Why do Social Security Benefits start lower than I expected and then change?

Understand why Social Security benefits start low and adjust to your wage history, ensuring you receive the correct amount over time.

Last published on: October 31, 2025

If a Social Security Benefit begins after 'Full Retirement Age' (FRA), or what the Social Security Administration calls 'Normal Retirement Age', it usually benefits from deferral credits, meaning the benefit will be higher than it would have been if the person had begun Social Security at or before FRA. If the benefit begins mid-year, however, you may see that the benefit during the first calendar year is slightly lower than you expected, with a change in the first January after the benefit begins up to the expected amount.

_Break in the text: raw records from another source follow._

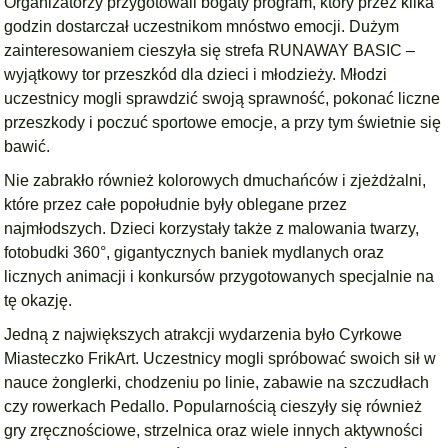
Organizatorzy przygotowali bogaty program, który przez kilka
godzin dostarczał uczestnikom mnóstwo emocji. Dużym
zainteresowaniem cieszyła się strefa RUNAWAY BASIC –
wyjątkowy tor przeszkód dla dzieci i młodzieży. Młodzi
uczestnicy mogli sprawdzić swoją sprawność, pokonać liczne
przeszkody i poczuć sportowe emocje, a przy tym świetnie się
bawić.
Nie zabrakło również kolorowych dmuchańców i zjeżdżalni,
które przez całe popołudnie były oblegane przez
najmłodszych. Dzieci korzystały także z malowania twarzy,
fotobudki 360°, gigantycznych baniek mydlanych oraz
licznych animacji i konkursów przygotowanych specjalnie na
tę okazję.
Jedną z największych atrakcji wydarzenia było Cyrkowe
Miasteczko FrikArt. Uczestnicy mogli spróbować swoich sił w
nauce żonglerki, chodzeniu po linie, zabawie na szczudłach
czy rowerkach Pedallo. Popularnością cieszyły się również
gry zręcznościowe, strzelnica oraz wiele innych aktywności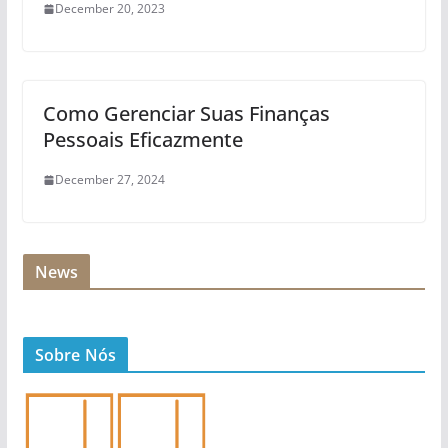
December 20, 2023
Como Gerenciar Suas Finanças
Pessoais Eficazmente
December 27, 2024
News
Sobre Nós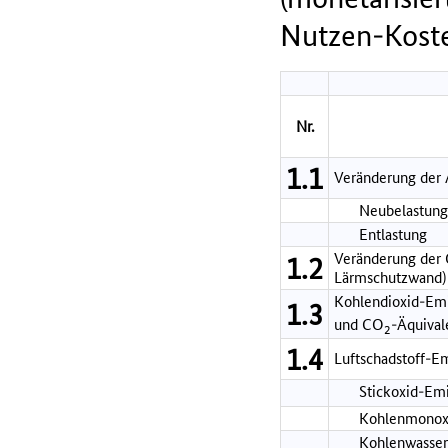
Nutzen-Koste
Nr.
1.1
Veränderung der 
Neubelastung 
Entlastung
Veränderung der G
1.2
Lärmschutzwand)
Kohlendioxid-Em
1.3
und CO
-Äquival
2
1.4
Luftschadstoff-E
Stickoxid-Em
Kohlenmonox
Kohlenwasser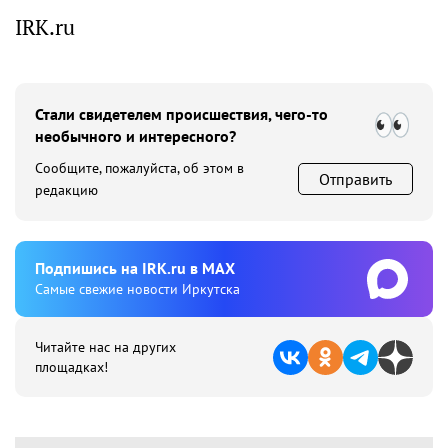
IRK.ru
Стали свидетелем происшествия, чего-то
необычного и интересного?
Сообщите, пожалуйста, об этом в
Отправить
редакцию
Подпишиcь на IRK.ru в MAX
Cамые свежие новости Иркутска
Читайте нас на других
площадках!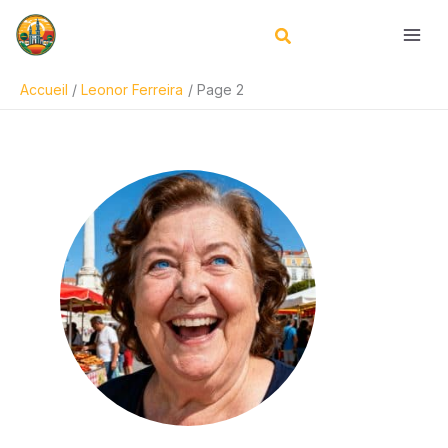
Aller
au
contenu
Accueil
Leonor Ferreira
Page 2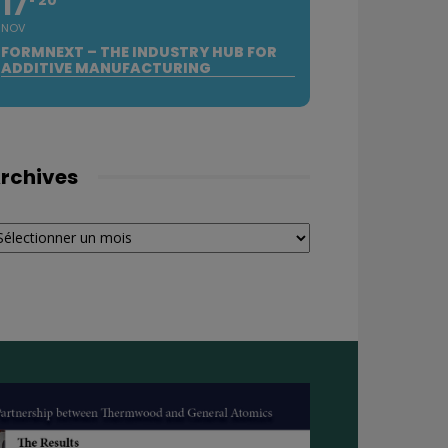
17
NOV
FORMNEXT – THE INDUSTRY HUB FOR
ADDITIVE MANUFACTURING
rchives
chives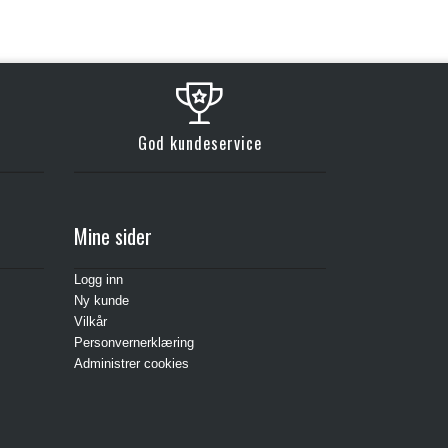
God kundeservice
Mine sider
Logg inn
Ny kunde
Vilkår
Personvernerklæring
Administrer cookies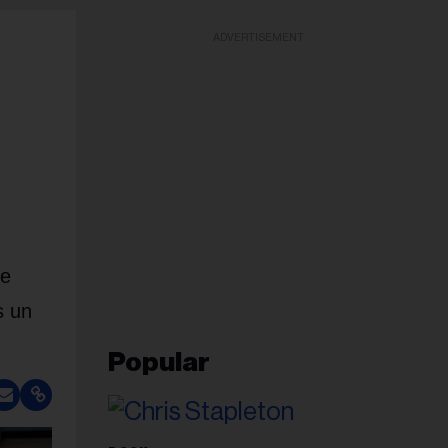
ADVERTISEMENT
le
s un
Popular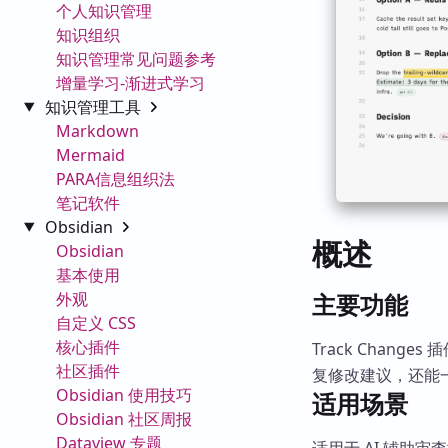
个人知识管理
知识组织
知识管理常见问题参考
增量学习-渐进式学习
知识管理工具
Markdown
Mermaid
PARA信息组织法
笔记软件
Obsidian
概述
Obsidian
基本使用
外观
主要功能
自定义 CSS
核心插件
Track Change
社区插件
复修改建议，还能
Obsidian 使用技巧
适用场景
Obsidian 社区周报
Dataview 专题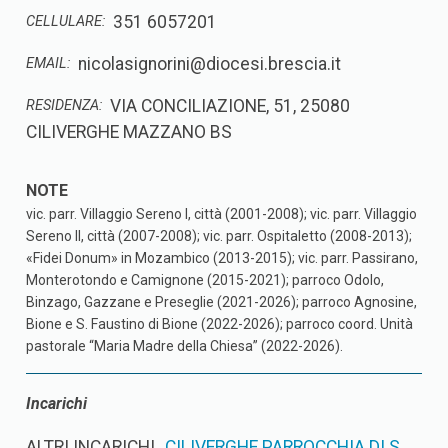
351 6057201
CELLULARE:
nicolasignorini@diocesi.brescia.it
EMAIL:
VIA CONCILIAZIONE, 51, 25080
RESIDENZA:
CILIVERGHE MAZZANO BS
vic. parr. Villaggio Sereno I, città (2001-2008); vic. parr. Villaggio
Sereno II, città (2007-2008); vic. parr. Ospitaletto (2008-2013);
«Fidei Donum» in Mozambico (2013-2015); vic. parr. Passirano,
Monterotondo e Camignone (2015-2021); parroco Odolo,
Binzago, Gazzane e Preseglie (2021-2026); parroco Agnosine,
Bione e S. Faustino di Bione (2022-2026); parroco coord. Unità
pastorale “Maria Madre della Chiesa” (2022-2026).
Incarichi
ALTRI INCARICHI
CILIVERGHE PARROCCHIA DI S.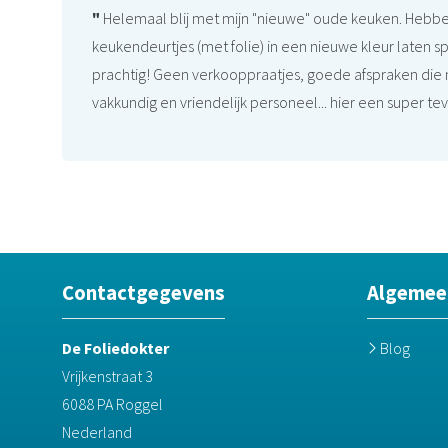
"
Helemaal blij met mijn "nieuwe" oude keuken. Hebb
keukendeurtjes (met folie) in een nieuwe kleur laten spu
prachtig! Geen verkooppraatjes, goede afspraken di
vakkundig en vriendelijk personeel... hier een super te
Contactgegevens
Algemee
De Foliedokter
Blog
Vrijkenstraat 3
6088 PA Roggel
Nederland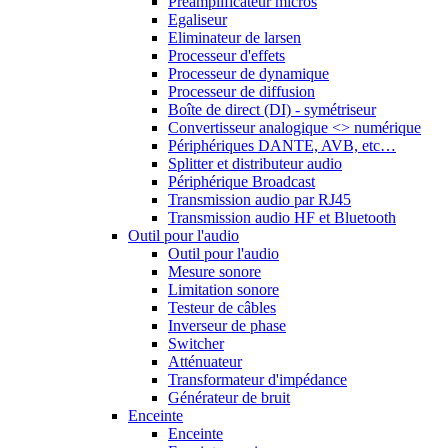
Préamplificateur micros
Egaliseur
Eliminateur de larsen
Processeur d'effets
Processeur de dynamique
Processeur de diffusion
Boîte de direct (DI) - symétriseur
Convertisseur analogique <> numérique
Périphériques DANTE, AVB, etc…
Splitter et distributeur audio
Périphérique Broadcast
Transmission audio par RJ45
Transmission audio HF et Bluetooth
Outil pour l'audio
Outil pour l'audio
Mesure sonore
Limitation sonore
Testeur de câbles
Inverseur de phase
Switcher
Atténuateur
Transformateur d'impédance
Générateur de bruit
Enceinte
Enceinte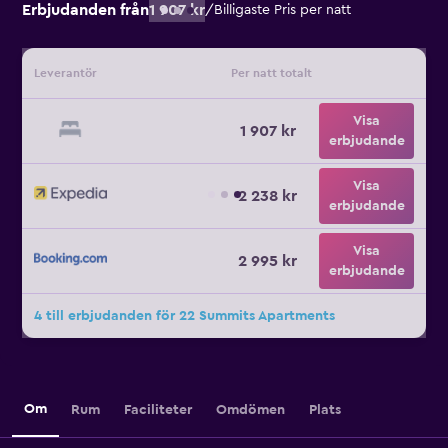
Erbjudanden från
1 907 kr
/
Billigaste Pris per natt
Leverantör
Per natt totalt
Visa
1 907 kr
erbjudande
Visa
2 238 kr
erbjudande
Visa
2 995 kr
erbjudande
4 till erbjudanden för 22 Summits Apartments
Om
Rum
Faciliteter
Omdömen
Plats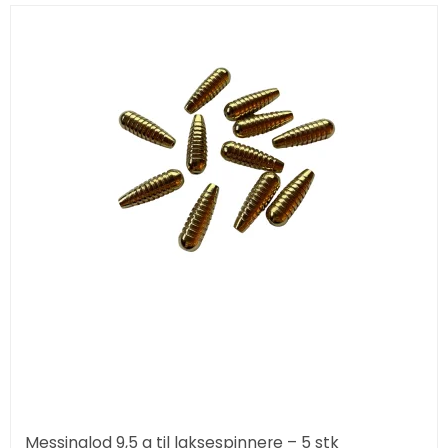
Messinglod 9,5 g til laksespinnere – 5 stk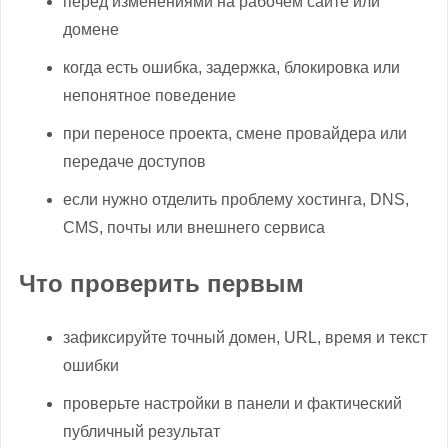
перед изменениями на рабочем сайте или
домене
когда есть ошибка, задержка, блокировка или
непонятное поведение
при переносе проекта, смене провайдера или
передаче доступов
если нужно отделить проблему хостинга, DNS,
CMS, почты или внешнего сервиса
Что проверить первым
зафиксируйте точный домен, URL, время и текст
ошибки
проверьте настройки в панели и фактический
публичный результат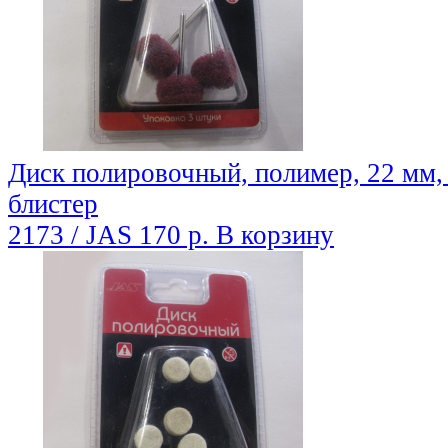
Диск полировочный, полимер, 22 мм, 
блистер
2173 / JAS
170 р.
В корзину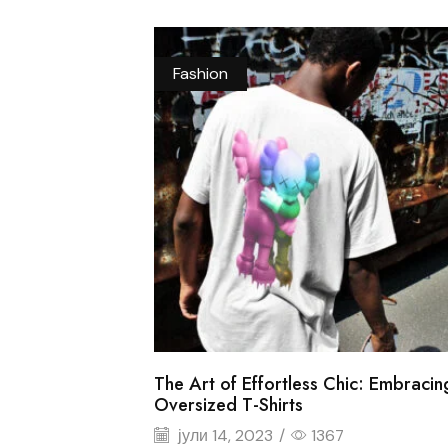
Fashion
The Art of Effortless Chic: Embracin
Oversized T-Shirts
јули 14, 2023
/
1367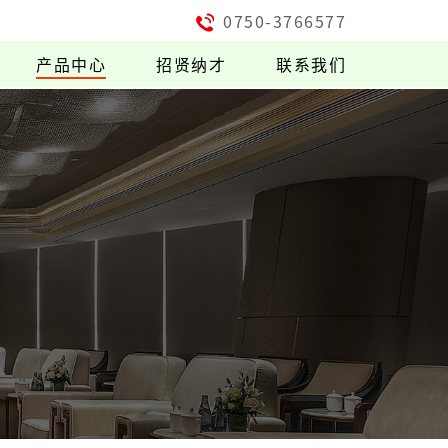
0750-3766577
产品中心
招贤纳才
联系我们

In the example below, John's FRA is age 66 and 10 months (Jan 2026), but her chooses to take benefits when he is 68 years 3 months old (in Jun 2027). His full monthly benefit will be $3117, but in Jun 2027, it is only $3005. (All amounts referenced are in real dollars and so exclude future inflation adjustments.)



Reduced Benefit in the first Calendar Year

 

Full Benefit on the first of January

 

Why does this happen? During the first calendar year of benefits in this situation, John's monthly benefit amount only gets full deferral credits for completed years of deferral up to that point (so, deferral from Jan 2026 to Dec 2027). But once January 2028 hits, his benefit amount reflects the full benefit of all deferral months, including those from the year when benefits began (Jan 2027 to Jun 2027).

To summarize, as the Social Security Administration puts it, "If you retire before age 70, some of your delayed retirement credits will not be applied until the January after you start benefits."

Note that this effect only applies to delayed benefits after FRA that benefit from the delay. It does not apply to reductions in benefits taken before FRA.